▸ **Text passage**:
┄┄┄┄┄┄┄┄┄┄

Pictured: Marc Lanouette and Helen Pak.
Grey Group Canada has hired Helen Pak, naming her chief creative officer.
As CCO, Pak will lead creative across the group’s Canadian agencies, which include Grey offices in Toronto and Vancouver, as well as Tank in Montreal, which was acquired by Grey Group in December. Pak’s first day is March 20.
Pak was most recently CCO and CEO of Havas Worldwide Canada. She joined that agency as CCO in late 2014, taking the added role of CEO a year later after Ann Bouthillier left. Prior to that, Pak was the Canadian lead for Facebook’s Creative Shop, which she joined after more than six years leading creative at Saatchi & Saatchi Canada.
“It was an opportunity I couldn’t pass up,” Pak says about joining Grey. “They have a great roster of clients, a fantastic executive team and strong strategy and creative talent. But the work Grey has done over the years is amazing, and it’s truly world-class and competes on the global stage. Then with the addition of Tank in Montreal, they’re set up to continue to do great global work.”

┄┄┄┄┄┄┄┄┄┄

▸ **Exercise details**:
Copy the article on Helen Pak's hiring from "Pictured: Marc Lanouette" to "is March 20.", switching "chief creative officer" to "CCO" wherever it occurs.

┄┄┄┄┄┄┄┄┄┄

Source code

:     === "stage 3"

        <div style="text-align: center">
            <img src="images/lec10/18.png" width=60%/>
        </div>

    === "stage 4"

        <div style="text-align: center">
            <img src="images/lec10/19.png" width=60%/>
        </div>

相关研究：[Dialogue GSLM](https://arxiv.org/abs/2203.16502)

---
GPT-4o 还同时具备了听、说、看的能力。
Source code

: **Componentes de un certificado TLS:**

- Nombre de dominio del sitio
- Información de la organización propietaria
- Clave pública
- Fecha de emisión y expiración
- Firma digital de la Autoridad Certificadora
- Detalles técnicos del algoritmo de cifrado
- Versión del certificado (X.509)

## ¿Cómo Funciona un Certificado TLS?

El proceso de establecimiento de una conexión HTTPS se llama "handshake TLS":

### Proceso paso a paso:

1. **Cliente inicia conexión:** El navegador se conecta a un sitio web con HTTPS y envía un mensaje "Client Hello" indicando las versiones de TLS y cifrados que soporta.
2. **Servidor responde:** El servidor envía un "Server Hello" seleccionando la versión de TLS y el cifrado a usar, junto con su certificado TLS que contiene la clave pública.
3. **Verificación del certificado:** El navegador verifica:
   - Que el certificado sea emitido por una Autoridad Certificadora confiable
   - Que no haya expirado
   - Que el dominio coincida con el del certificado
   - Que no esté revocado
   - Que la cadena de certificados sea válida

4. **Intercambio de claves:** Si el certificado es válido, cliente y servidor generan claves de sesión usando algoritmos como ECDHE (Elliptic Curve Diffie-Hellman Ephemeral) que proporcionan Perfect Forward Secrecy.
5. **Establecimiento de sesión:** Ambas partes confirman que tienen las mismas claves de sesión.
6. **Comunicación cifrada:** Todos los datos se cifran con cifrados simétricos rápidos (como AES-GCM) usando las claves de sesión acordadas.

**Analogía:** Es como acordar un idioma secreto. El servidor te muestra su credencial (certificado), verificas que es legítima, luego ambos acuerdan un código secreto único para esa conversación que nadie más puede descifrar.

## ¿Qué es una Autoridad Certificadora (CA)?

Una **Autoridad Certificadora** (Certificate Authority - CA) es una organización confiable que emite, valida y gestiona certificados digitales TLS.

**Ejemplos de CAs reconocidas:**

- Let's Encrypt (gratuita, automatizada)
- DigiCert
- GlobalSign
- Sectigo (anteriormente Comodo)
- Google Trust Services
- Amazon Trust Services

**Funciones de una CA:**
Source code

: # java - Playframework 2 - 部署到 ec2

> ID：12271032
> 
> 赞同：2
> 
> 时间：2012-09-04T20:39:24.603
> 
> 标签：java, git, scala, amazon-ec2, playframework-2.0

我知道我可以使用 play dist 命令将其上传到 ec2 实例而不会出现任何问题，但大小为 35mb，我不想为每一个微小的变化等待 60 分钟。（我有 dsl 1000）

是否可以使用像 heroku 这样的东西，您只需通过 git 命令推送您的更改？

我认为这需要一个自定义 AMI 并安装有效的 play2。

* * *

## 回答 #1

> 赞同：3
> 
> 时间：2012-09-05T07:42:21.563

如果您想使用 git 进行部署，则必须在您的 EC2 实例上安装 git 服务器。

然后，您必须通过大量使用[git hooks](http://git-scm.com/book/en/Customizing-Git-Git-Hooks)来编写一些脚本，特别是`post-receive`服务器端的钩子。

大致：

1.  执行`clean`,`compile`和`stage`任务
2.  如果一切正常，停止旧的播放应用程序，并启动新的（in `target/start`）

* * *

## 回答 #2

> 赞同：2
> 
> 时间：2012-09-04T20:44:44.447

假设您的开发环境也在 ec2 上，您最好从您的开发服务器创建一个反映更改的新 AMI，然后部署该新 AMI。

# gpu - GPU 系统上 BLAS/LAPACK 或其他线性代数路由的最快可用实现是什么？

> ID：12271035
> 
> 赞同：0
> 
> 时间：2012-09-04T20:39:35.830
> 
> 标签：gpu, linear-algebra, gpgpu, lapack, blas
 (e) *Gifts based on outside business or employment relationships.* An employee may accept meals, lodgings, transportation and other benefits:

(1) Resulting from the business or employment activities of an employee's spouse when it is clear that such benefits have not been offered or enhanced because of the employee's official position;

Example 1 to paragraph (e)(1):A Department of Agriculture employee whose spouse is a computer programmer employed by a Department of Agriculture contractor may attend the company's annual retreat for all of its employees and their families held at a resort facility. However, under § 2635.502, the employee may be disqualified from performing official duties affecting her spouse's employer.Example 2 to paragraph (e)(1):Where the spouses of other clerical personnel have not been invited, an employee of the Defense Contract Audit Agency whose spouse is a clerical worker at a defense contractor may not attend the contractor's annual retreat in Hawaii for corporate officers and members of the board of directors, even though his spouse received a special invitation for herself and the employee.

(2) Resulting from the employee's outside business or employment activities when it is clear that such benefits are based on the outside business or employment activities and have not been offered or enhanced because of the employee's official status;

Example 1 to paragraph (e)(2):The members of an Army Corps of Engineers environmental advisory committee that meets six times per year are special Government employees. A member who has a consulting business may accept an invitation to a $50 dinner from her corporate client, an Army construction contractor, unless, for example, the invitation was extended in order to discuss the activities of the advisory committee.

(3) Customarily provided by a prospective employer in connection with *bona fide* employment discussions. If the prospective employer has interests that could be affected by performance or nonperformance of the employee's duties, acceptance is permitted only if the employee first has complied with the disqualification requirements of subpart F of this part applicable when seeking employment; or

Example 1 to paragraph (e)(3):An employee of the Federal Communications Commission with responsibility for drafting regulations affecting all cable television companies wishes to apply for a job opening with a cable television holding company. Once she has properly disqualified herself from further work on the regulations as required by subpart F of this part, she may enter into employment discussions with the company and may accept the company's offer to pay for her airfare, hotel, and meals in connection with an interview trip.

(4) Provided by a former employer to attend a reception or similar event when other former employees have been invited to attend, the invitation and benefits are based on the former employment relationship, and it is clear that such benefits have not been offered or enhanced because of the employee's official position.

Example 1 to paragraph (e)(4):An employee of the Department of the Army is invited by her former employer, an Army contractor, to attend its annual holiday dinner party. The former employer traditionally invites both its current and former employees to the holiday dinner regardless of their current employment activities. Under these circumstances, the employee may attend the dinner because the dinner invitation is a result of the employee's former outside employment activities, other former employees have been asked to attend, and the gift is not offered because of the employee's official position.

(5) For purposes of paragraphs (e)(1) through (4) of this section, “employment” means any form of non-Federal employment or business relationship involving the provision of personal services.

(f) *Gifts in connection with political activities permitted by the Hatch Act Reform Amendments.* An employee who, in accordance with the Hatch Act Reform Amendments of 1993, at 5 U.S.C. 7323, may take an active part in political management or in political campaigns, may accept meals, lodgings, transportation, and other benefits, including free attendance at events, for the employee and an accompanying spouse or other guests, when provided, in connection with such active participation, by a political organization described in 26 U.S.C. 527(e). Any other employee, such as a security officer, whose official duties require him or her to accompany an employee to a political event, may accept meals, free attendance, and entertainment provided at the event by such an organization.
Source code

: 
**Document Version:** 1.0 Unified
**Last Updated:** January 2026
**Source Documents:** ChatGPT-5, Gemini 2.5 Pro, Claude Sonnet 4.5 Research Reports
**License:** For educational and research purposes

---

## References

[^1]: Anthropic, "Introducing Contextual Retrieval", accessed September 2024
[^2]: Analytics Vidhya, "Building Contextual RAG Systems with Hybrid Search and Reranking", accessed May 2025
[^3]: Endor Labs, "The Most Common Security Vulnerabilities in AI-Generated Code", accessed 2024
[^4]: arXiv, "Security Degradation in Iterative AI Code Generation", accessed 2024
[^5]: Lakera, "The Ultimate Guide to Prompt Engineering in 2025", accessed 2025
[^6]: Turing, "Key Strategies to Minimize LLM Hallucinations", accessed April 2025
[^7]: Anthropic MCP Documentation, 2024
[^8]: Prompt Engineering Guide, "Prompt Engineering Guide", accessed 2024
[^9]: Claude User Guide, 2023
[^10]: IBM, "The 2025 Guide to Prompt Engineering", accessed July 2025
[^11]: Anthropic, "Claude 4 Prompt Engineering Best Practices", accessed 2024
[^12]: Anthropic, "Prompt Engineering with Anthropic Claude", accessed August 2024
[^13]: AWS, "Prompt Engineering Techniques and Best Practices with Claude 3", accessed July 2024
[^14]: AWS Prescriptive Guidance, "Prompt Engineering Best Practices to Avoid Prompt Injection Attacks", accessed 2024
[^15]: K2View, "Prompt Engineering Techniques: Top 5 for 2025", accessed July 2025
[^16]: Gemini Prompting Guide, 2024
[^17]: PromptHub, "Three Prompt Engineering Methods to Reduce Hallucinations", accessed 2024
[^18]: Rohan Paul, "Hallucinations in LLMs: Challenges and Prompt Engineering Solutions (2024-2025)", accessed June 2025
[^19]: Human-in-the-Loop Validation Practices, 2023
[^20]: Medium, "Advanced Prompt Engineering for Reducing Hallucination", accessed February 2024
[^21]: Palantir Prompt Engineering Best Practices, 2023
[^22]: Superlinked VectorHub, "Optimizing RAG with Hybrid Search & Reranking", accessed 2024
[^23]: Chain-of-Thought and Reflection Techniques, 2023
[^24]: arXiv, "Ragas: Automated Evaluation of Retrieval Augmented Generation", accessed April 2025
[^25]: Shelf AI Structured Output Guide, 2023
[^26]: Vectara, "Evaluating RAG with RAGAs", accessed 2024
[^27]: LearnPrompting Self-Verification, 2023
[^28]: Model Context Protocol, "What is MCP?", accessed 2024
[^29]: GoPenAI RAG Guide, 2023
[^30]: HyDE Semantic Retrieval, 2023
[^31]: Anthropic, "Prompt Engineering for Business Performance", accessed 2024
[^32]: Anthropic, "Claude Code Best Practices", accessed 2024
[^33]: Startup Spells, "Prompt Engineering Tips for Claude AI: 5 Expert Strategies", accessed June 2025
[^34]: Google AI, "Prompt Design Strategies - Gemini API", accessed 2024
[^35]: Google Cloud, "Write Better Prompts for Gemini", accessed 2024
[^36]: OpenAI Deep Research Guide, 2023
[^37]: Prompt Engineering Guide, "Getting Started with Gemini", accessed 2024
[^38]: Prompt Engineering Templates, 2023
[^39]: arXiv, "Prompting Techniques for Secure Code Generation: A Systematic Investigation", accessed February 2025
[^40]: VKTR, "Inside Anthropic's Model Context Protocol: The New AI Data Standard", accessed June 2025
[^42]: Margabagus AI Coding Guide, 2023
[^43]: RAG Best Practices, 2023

┄┄┄┄┄┄┄┄┄┄

▸ **Written answer**:
Pictured: Marc Lanouette and Helen Pak.
Grey Group Canada has hired Helen Pak, naming her CCO.
As CCO, Pak will lead creative across the group’s Canadian agencies, which include Grey offices in Toronto and Vancouver, as well as Tank in Montreal, which was acquired by Grey Group in December. Pak’s first day is March 20.